> _EXERCISE GOAL_: Copy the text that follows each picture in the rows below word for word, leaving the pictures out of your answer.

> _Data records_:
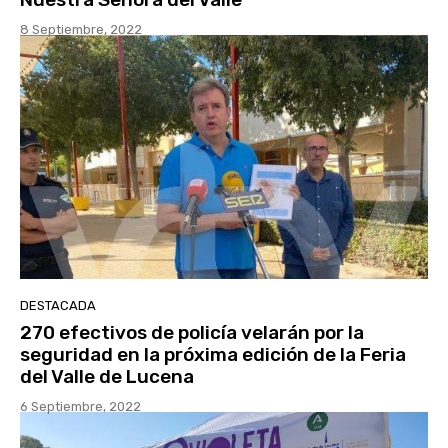
8 Septiembre, 2022
DESTACADA
270 efectivos de policía velarán por la
seguridad en la próxima edición de la Feria
del Valle de Lucena
6 Septiembre, 2022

> _FINISHED TASK_:
8 Septiembre, 2022
DESTACADA
270 efectivos de policía velarán por la
seguridad en la próxima edición de la Feria
del Valle de Lucena
6 Septiembre, 2022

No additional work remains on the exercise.